Charter Schools in Own Space Worst Off

Charter Schools in Own Space Worst Off
House Majority Leader Eric Cantor visits a classroom at the Bronx Charter School for Excellence in the Bronx, New York, on May 12, 2014. (Petr Svab/Epoch Times)
Petr Svab
5/15/2014
Updated:
10/8/2018

NEW YORK—Far away from rallying crowds and political debates, a large portion of New York City charter schools passes unnoticed. While they may benefit from not being singled out by charter critiques, charter supporters in the government have done very little for them, if anything at all.

With the passing of this year’s state budget law, New York City has been noticed nationally as an oasis for charter schools. The law allows every new or expanding charter school to apply for space in a public school building. If no space in a public school is available, the city would have to pay for private space. The city is now also forbidden from charging charters rent for public school space or changing existing space plans without the school’s consent.

Meanwhile, the House of Representatives passed a bill last week promising $50 million a year more for charters to expand and replicate.

But the new benefits are as good as nothing for the nearly 40 percent of the city’s charter schools that rent or own their own space.

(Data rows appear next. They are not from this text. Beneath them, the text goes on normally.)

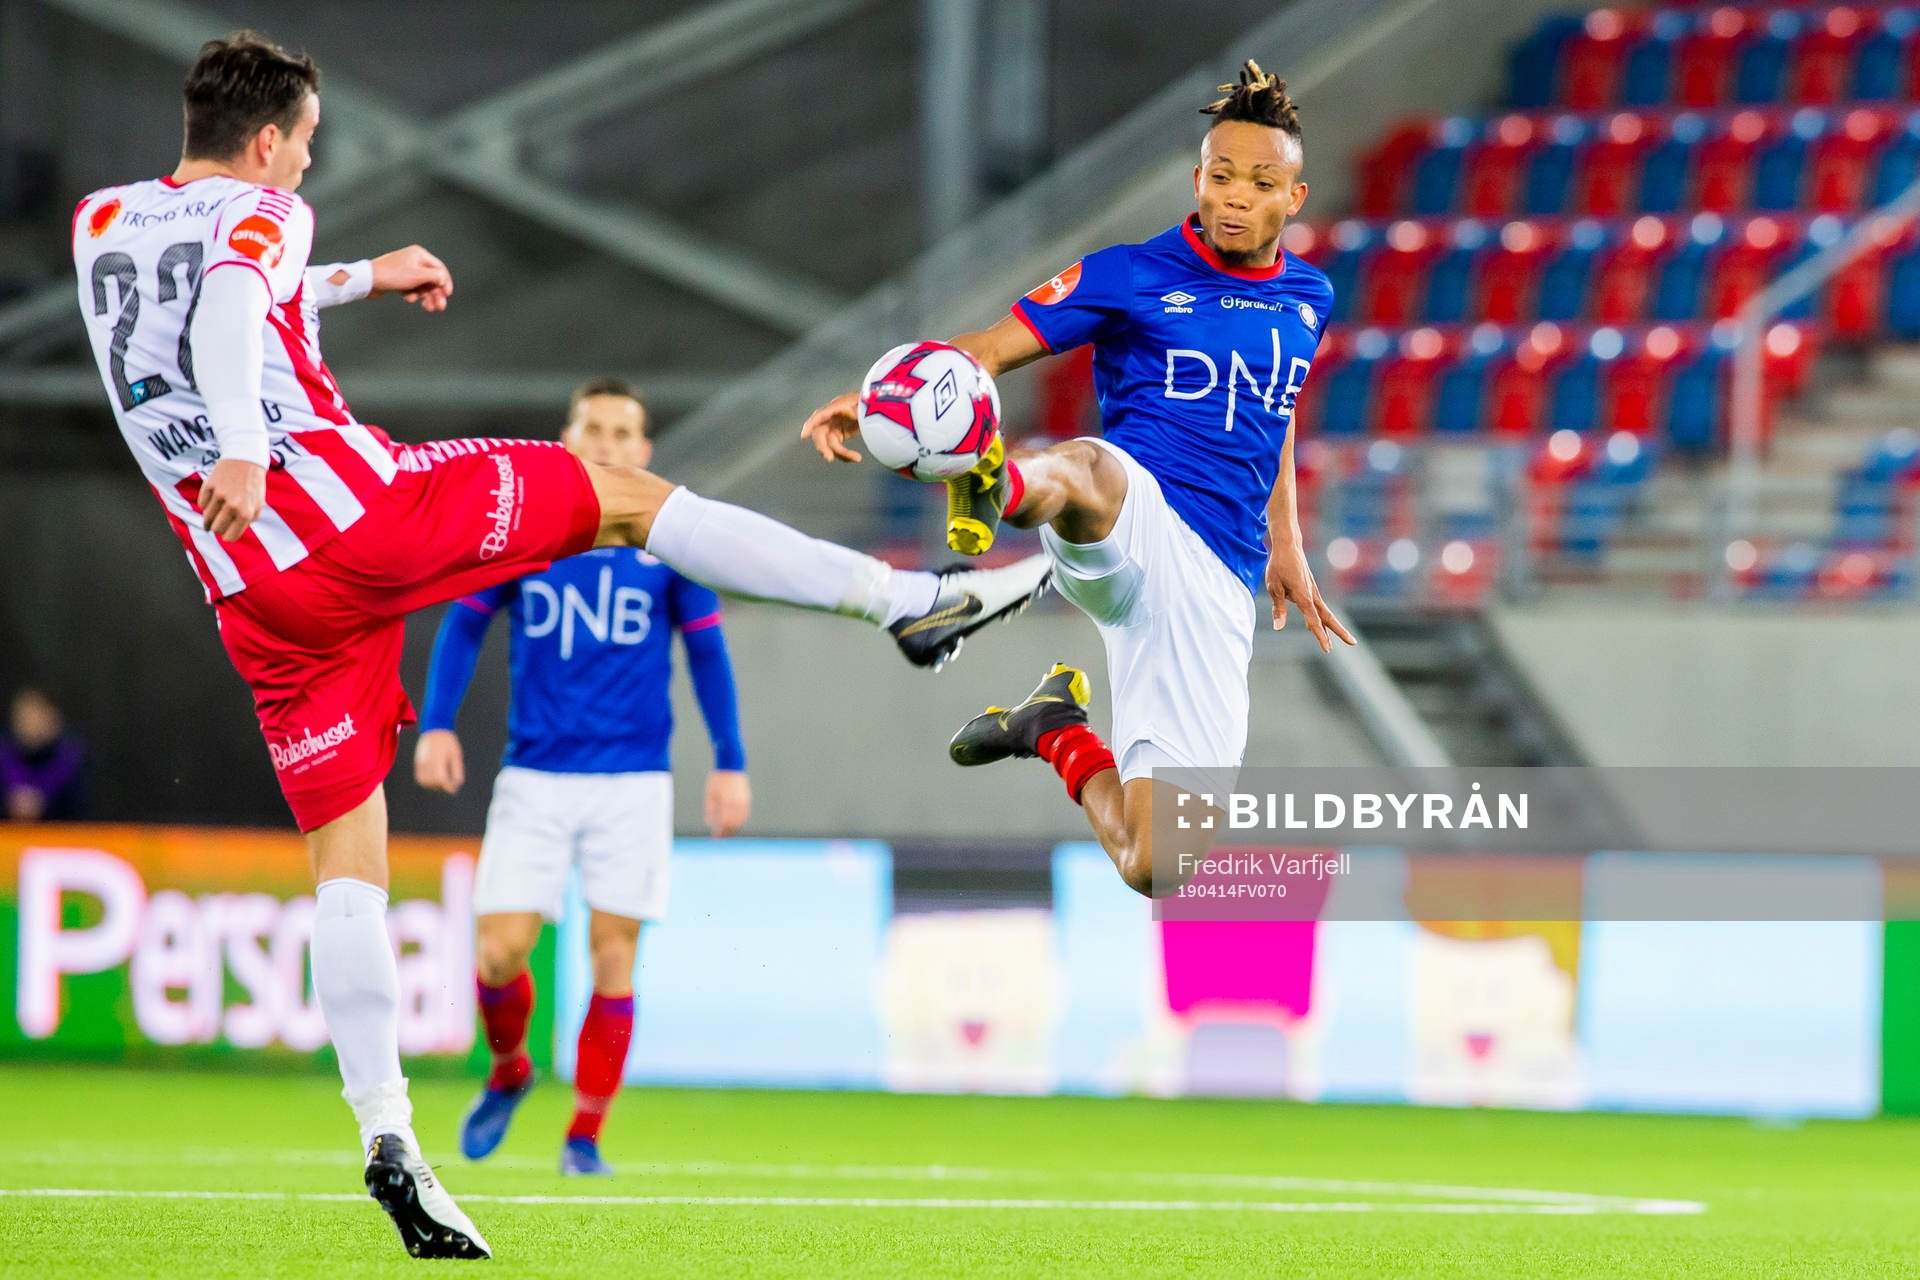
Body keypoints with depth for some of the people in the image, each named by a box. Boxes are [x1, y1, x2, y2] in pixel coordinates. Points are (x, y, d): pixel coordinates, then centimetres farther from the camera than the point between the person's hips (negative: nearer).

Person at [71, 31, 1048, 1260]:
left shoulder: (105, 225, 18)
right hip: (359, 509, -6)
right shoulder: (257, 214, -2)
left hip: (258, 597, 6)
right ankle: (914, 601, 6)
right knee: (627, 495, 9)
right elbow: (226, 307, -25)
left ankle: (387, 1131, -5)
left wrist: (359, 278, 45)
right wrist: (244, 453, -39)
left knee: (347, 858, 8)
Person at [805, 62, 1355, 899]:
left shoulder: (1308, 300, 17)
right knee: (1091, 471, -44)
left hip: (1218, 580, 4)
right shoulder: (1132, 277, 2)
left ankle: (1057, 734, 27)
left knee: (1157, 866, -5)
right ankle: (991, 488, -82)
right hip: (1132, 530, -4)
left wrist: (1286, 548, 30)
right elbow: (989, 350, -4)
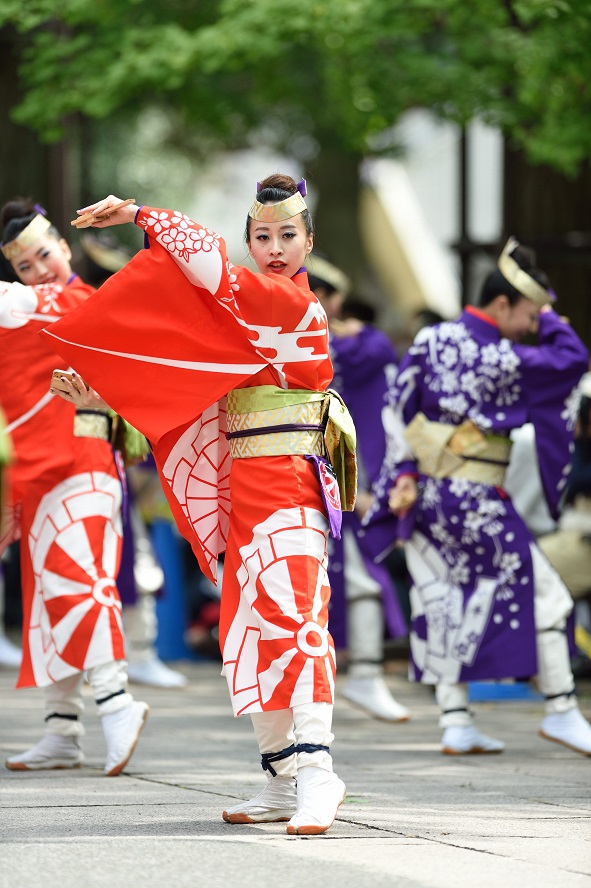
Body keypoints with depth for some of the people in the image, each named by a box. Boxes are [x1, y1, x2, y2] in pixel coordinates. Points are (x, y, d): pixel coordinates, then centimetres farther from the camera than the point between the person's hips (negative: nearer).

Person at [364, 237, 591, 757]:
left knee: (445, 605, 10)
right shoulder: (499, 360, -15)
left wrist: (405, 474, 0)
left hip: (424, 495, 7)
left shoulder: (432, 341, 5)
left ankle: (455, 723, 9)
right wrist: (548, 317, 7)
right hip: (472, 501, -7)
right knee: (544, 593, 3)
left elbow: (402, 408, 2)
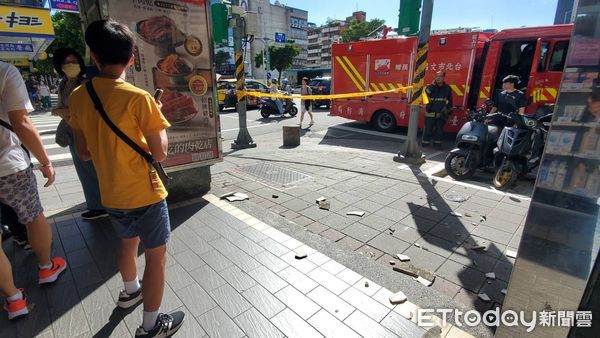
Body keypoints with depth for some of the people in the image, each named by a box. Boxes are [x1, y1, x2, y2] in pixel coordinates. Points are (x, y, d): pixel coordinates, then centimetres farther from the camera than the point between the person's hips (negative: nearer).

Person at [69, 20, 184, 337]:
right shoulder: (138, 97, -19)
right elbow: (159, 153, -17)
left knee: (128, 242, 29)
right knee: (156, 257, 8)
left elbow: (83, 152, 7)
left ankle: (130, 291, 54)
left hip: (111, 195, 7)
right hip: (144, 195, -7)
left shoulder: (78, 97, 0)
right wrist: (156, 119, -3)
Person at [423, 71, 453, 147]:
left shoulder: (447, 88, 8)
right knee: (428, 129, -1)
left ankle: (437, 144, 16)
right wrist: (432, 85, -14)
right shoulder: (431, 87, 5)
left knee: (439, 130, 7)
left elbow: (450, 101, 12)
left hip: (441, 114, 1)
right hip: (430, 113, -1)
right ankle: (425, 143, 6)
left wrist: (449, 111, 6)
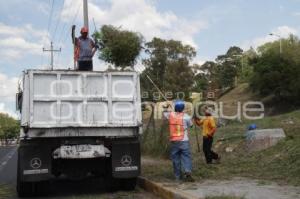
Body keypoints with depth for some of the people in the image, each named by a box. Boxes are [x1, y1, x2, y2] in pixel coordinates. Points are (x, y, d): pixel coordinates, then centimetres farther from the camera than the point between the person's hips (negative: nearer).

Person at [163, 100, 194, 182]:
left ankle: (177, 176, 15)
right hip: (184, 141, -2)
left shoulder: (171, 114, 1)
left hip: (174, 141, 3)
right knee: (186, 157, -3)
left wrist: (165, 108, 42)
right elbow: (190, 125, 9)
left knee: (175, 158, 10)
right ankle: (187, 171, -23)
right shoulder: (186, 116, -6)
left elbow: (165, 113, 23)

Charter schools are operated privately, but funded per pupil with public money. The Independent Budget Office estimated in 2011 that charter schools operating in their own space receive about $3,000 less per pupil than those housed in public school buildings, when costs such as utilities and maintenance are taken into account. That doesn’t include rent or property taxes for the private space.

“That money could go into instruction,” said Vasthi Acosta, principal of Amber Charter School in Harlem. Amber, set up in 2002, is one of the oldest charters in the state. It has its own building, thanks to an initial investment from the Community Association of Progressive Dominicans, a community-based organization in Harlem and the Bronx.

The city has 76 charter schools in a similar situation, serving over 30,000 students. Most of them are smaller, without rich private backers.

“We’re not a big fundraising school,” said Charlene Reid, principal of the Bronx Charter School for Excellence. “We’re just very efficient, very conservative.”

The school started in rented space in 2004 and later was able to buy its own building, thanks to the previous owner’s generosity. “It’s worth five times more than what we purchased it for,” Reid explained. Now they’re buying another building with $24 million raised through a tax-exempt bond.

House Majority Leader Eric Cantor visited Reid’s school Monday. Cantor, a supporter of charter schools, said the bill he just helped pass aims to help exactly the schools that operate in their own space.

Yet the bill only offers grants for schools to expand or replicate. It doesn’t address schools that already struggle to make ends meet. It can help indirectly, as it says that states that give charter schools facility funding will have priority in the grant process.

“This is critically important for the 50 percent of New York’s charters in private space that were left out of the budget deal,” said Jessica Mokhiber, spokeswoman for the Northeastern Charter Schools Network, in an email response. The organization supports charters in New York and Connecticut.

The bill, that has yet to be discussed by the Senate, would take effect in 2015 at the earliest.